Dataset items
* START *
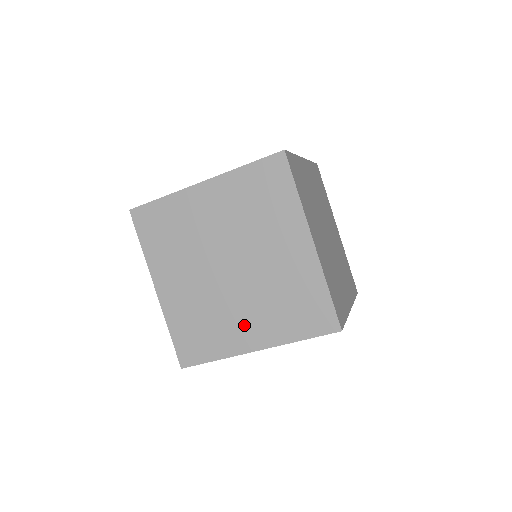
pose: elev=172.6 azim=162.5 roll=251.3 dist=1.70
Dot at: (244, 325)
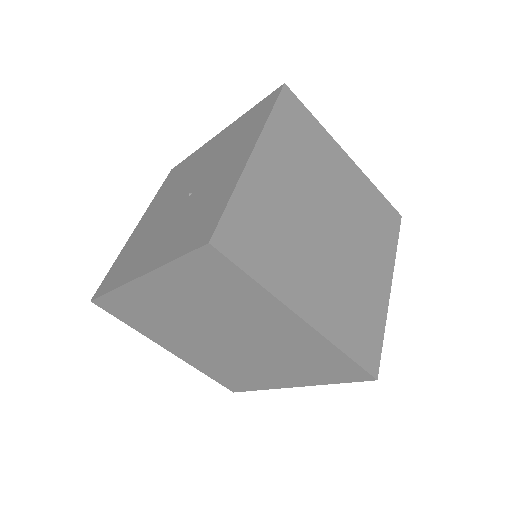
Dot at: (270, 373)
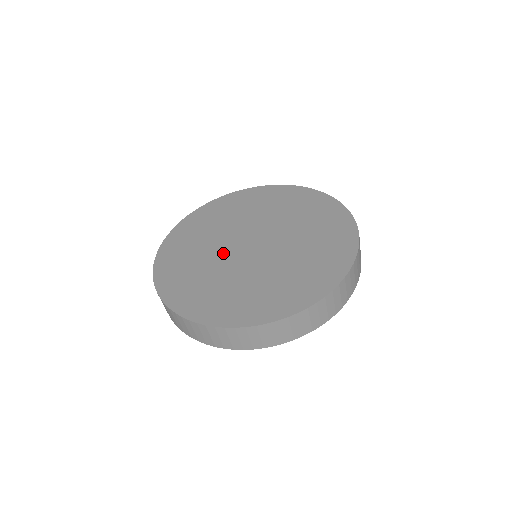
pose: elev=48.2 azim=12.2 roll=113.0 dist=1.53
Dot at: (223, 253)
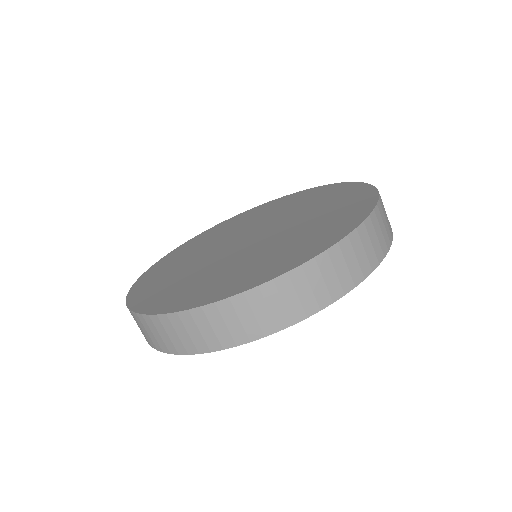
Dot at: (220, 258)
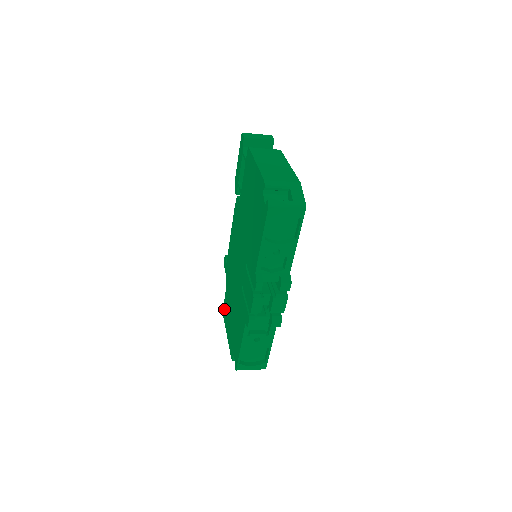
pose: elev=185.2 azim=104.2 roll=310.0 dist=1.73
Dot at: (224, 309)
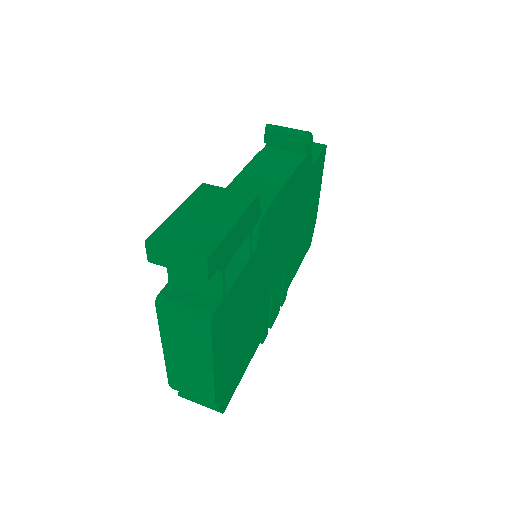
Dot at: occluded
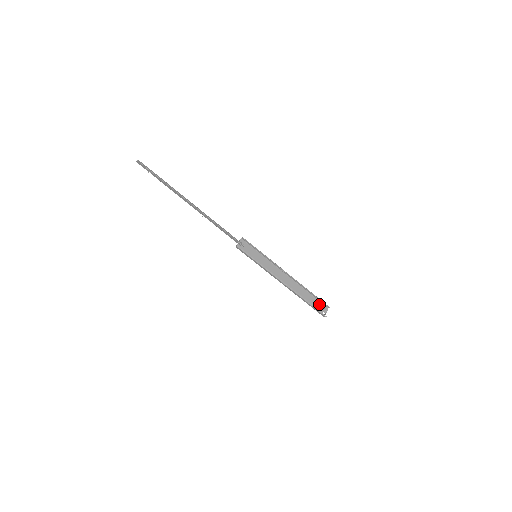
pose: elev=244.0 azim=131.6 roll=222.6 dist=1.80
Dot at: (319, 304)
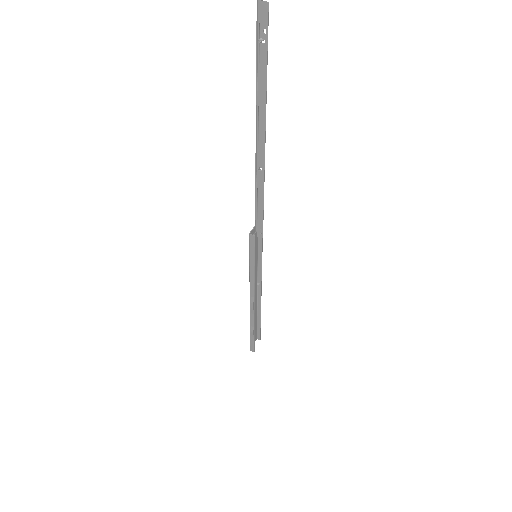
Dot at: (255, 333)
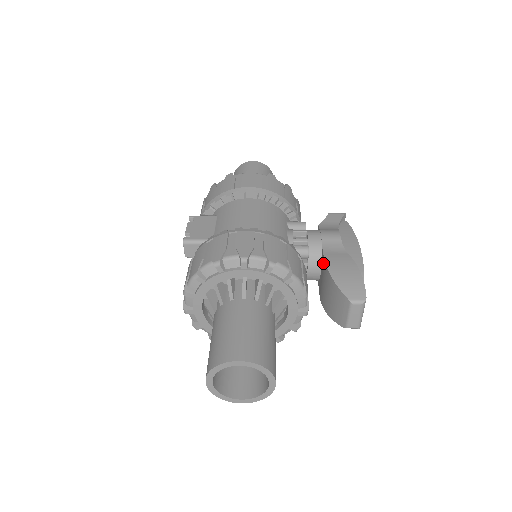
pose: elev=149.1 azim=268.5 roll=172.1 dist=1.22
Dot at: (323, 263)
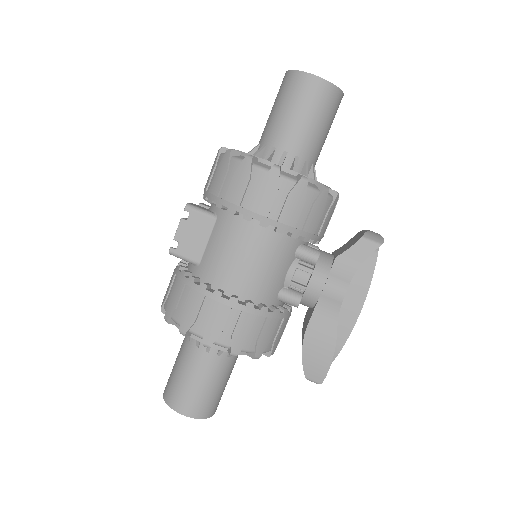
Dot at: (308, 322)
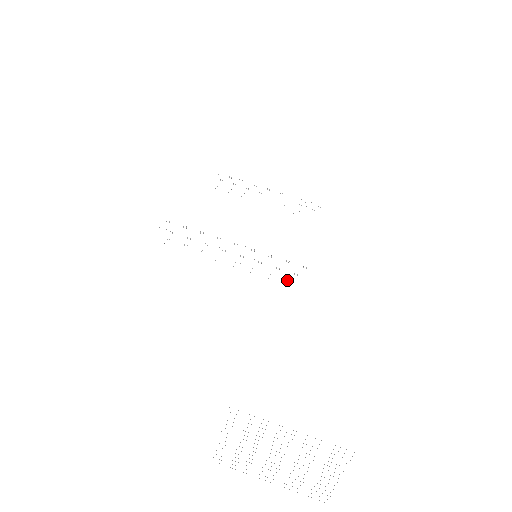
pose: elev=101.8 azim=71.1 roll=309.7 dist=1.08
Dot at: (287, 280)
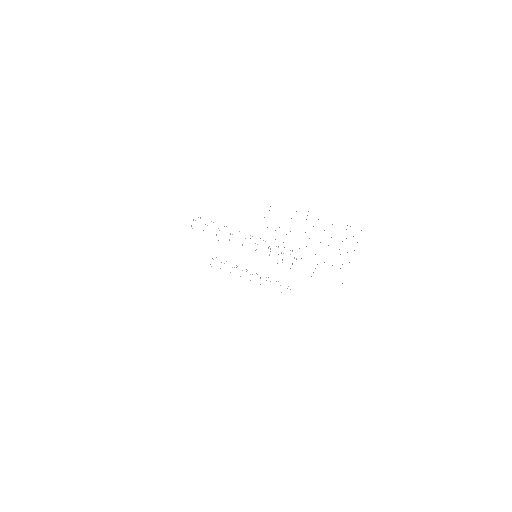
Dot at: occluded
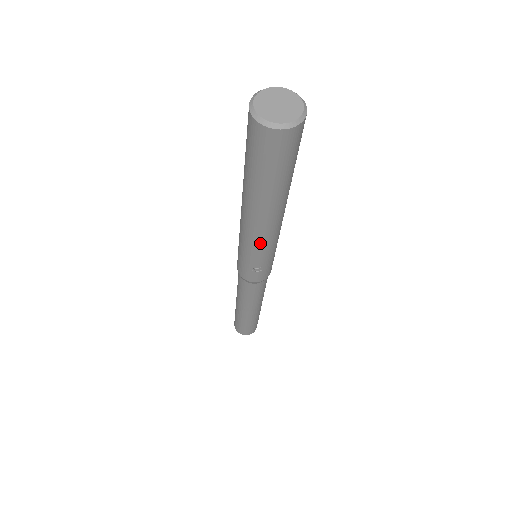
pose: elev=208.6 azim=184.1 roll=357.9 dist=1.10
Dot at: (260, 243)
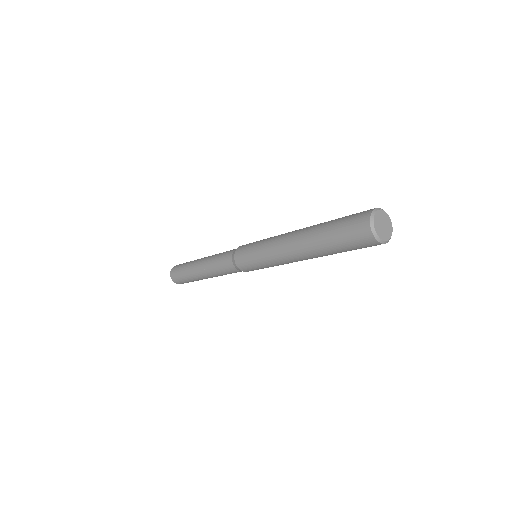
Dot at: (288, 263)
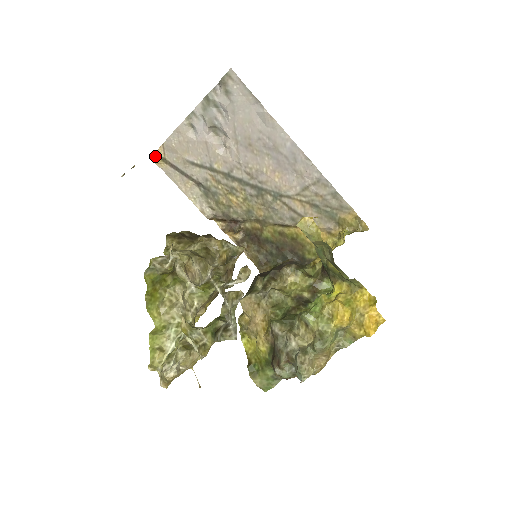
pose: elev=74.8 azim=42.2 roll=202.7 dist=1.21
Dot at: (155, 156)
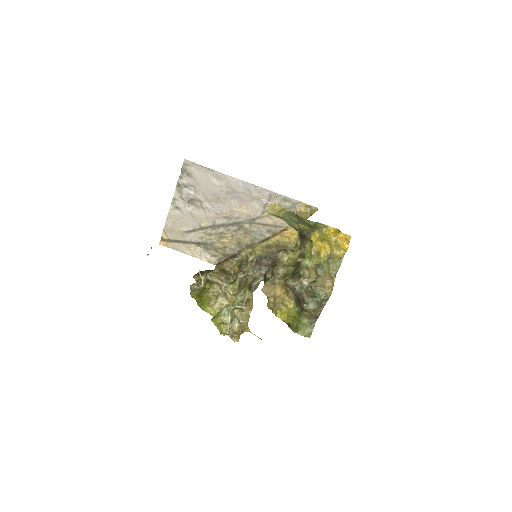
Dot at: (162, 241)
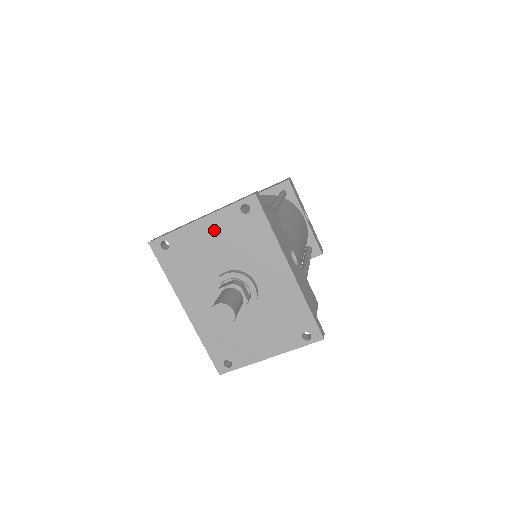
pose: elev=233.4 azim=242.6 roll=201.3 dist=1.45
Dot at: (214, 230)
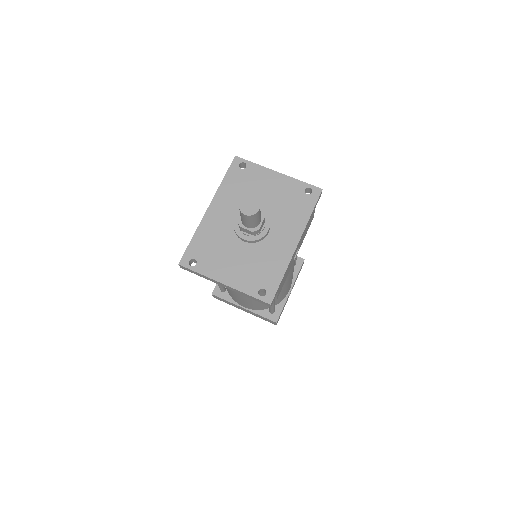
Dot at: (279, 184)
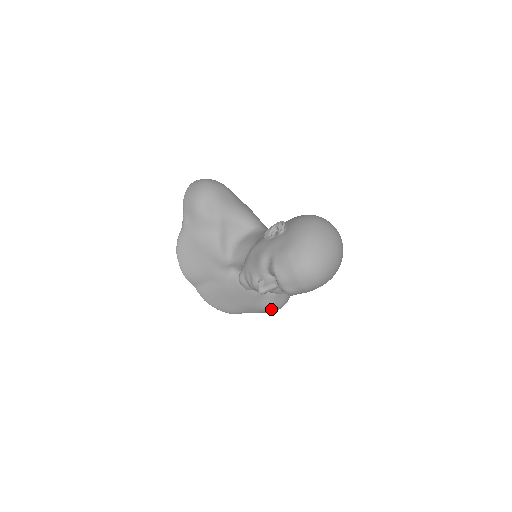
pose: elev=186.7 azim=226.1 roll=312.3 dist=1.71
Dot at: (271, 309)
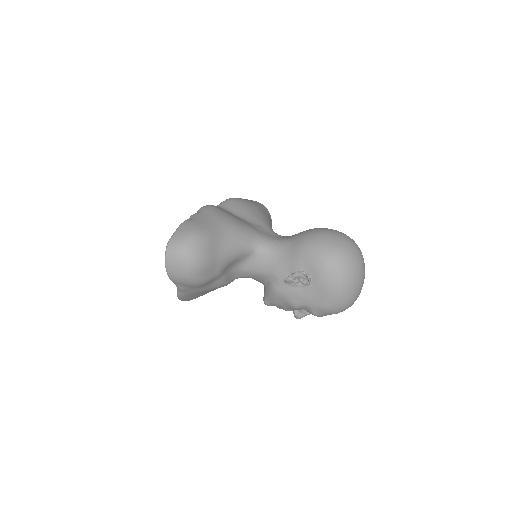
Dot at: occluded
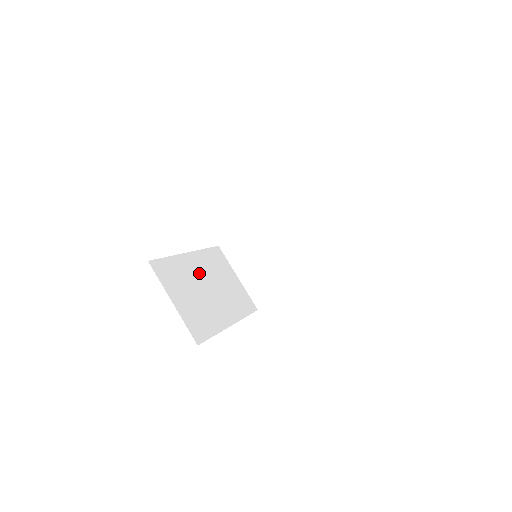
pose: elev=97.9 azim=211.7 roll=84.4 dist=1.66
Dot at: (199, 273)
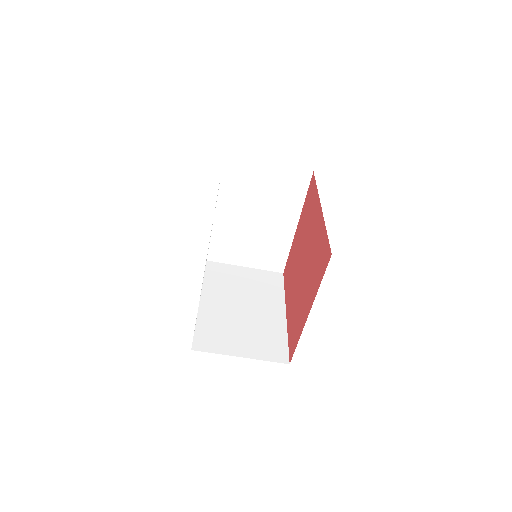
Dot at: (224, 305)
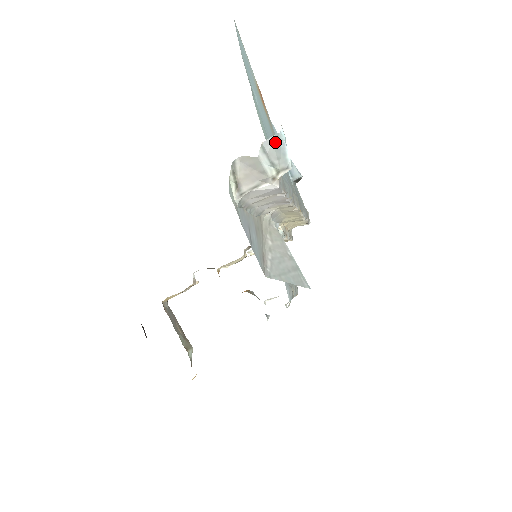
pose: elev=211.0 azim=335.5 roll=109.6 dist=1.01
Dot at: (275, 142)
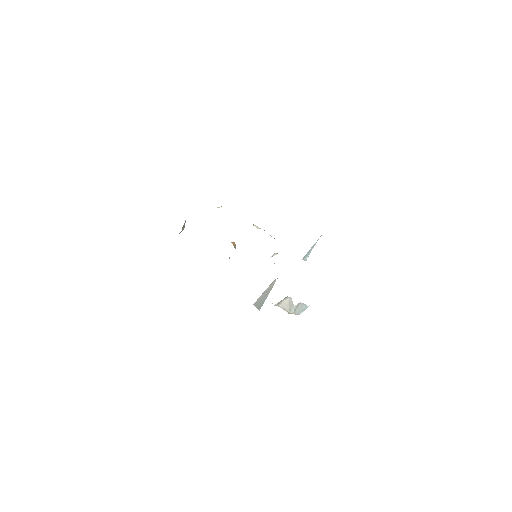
* END *
_What needs to be done_: Reproduce verbatim the lines of the material from the line containing "pose: elev=233.4 azim=242.6" through the end of the material, including both ends. Omit the pictures from the output.

_Full response_:
pose: elev=233.4 azim=242.6 roll=201.3 dist=1.45
Dot at: (214, 230)
Dot at: (279, 184)
pose: elev=186.7 azim=226.1 roll=312.3 dist=1.71
Dot at: (271, 309)
Dot at: occluded
pose: elev=97.9 azim=211.7 roll=84.4 dist=1.66
Dot at: (199, 273)
Dot at: (224, 305)
pose: elev=211.0 azim=335.5 roll=109.6 dist=1.01
Dot at: (275, 142)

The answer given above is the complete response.